Nein, meinen Kritiker. Draghi könne sich nicht leisten, auch nur den leisesten Zweifel an der Wirksamkeit der EZB-Maßnahmen aufkommen zu lassen, schreibt Targobank-Volkswirt Lang. "Die EZB ist Gefangene ihrer eigenen Politik." Ex-Bundesbank-Präsident Axel Weber sieht die Geldpolitik nach Jahren extrem niedriger Zinsen an der Grenze ihrer Wirksamkeit: "Der Zinskanal ist verstopft." Führende Banker fordern ein Umsteuern. Die Nebenwirkungen der EZB-Politik träten "immer deutlicher zutage", warnte etwa Deutsche-Bank-Chef John Cryan.
Was sind Nebenwirkungen des billigen Geldes?

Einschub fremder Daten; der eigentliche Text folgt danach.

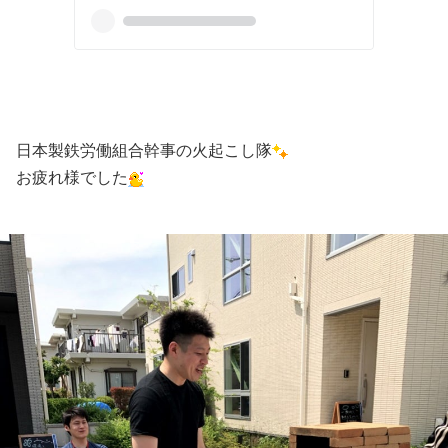
日本製鉄労働組合幹事の火起こし隊
お疲れ様でした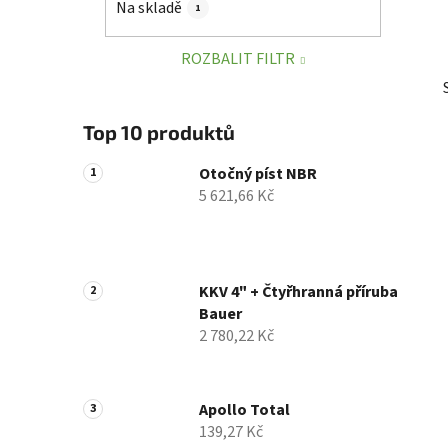
Na skladě
1
p
a
ROZBALIT FILTR
n
e
l
Top 10 produktů
Otočný píst NBR
5 621,66 Kč
KKV 4" + Čtyřhranná příruba
Bauer
2 780,22 Kč
Apollo Total
139,27 Kč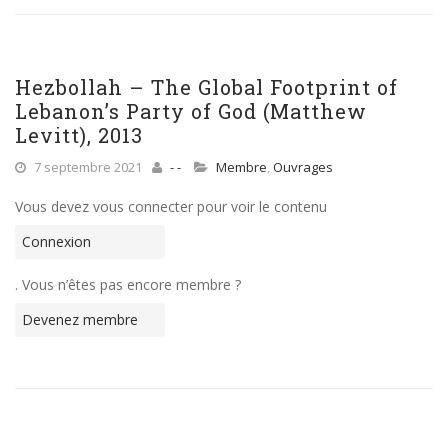
Hezbollah – The Global Footprint of
Lebanon’s Party of God (Matthew
Levitt), 2013
7 septembre 2021
- -
Membre
,
Ouvrages
Vous devez vous connecter pour voir le contenu
Connexion
. Vous n’êtes pas encore membre ?
Devenez membre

Die Niedrigzinsen haben zwar Kredite für Verbraucher wie Immobiliendarlehen historisch günstig gemacht. Doch zugleich bekommen Sparer kaum noch Zinsen für Bankeinlagen. Bei einzelnen Geldhäusern zahlen besonders vermögende Privatkunden sogar drauf, wenn sie Geld aufs Konto legen. Viele Banken erhöhen zudem ihre Gebühren - zum Beispiel für Überweisungen, Bankkarten oder Kontoführung. "Ich erwarte, dass es in einigen Jahren praktisch nirgendwo mehr kostenlose Girokonten geben wird", sagte kürzlich Sparkassenpräsident Georg Fahrenschon. Versicherer und Pensionsfonds können Gelder kaum noch rentierlich anlegen. Das sorgt für Druck auf Lebensversicherungen und Betriebsrenten.

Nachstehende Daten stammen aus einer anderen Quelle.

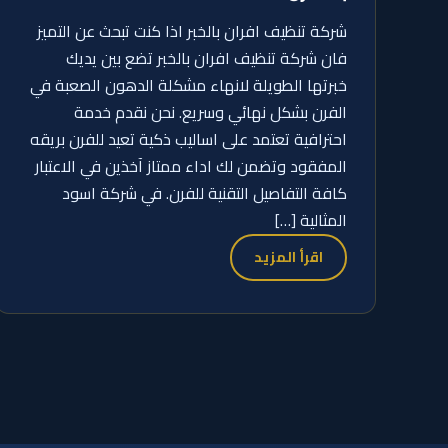
شركة تنظيف افران بالخبر اذا كنت تبحث عن التميز
فان شركة تنظيف افران بالخبر تضع بين يديك
خبرتها الطويلة لانهاء مشكلة الدهون الصعبة في
الفرن بشكل نهائي وسريع. نحن نقدم خدمة
احترافية تعتمد على اساليب ذكية تعيد للفرن بريقه
المفقود وتضمن لك اداء ممتاز آخذين في الاعتبار
كافة التفاصيل التقنية للفرن. في شركة اسود
المثالية […]
اقرأ المزيد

Wann steigen die Zinsen wieder?
Experten wie der Präsident der Finanzaufsicht Bafin, Felix Hufeld, richten sich auf eine lange Durststrecke ein. Wie schwer sich Notenbanken mit Zinserhöhungen tun, zeigt das Beispiel der US-Zentralbank Fed. Sie hatte die Finanzmärkte lange auf ein Ende des billigen Geldes vorbereitet. Doch seit vergangenem Dezember hat sie erst einmal die Zinsen angehoben - obwohl die US-Wirtschaft solide wächst. Wegen der schwachen Konjunktur im Euroraum liegen Zinserhöhungen der EZB nach allgemeiner Einschätzung in weiter Ferne.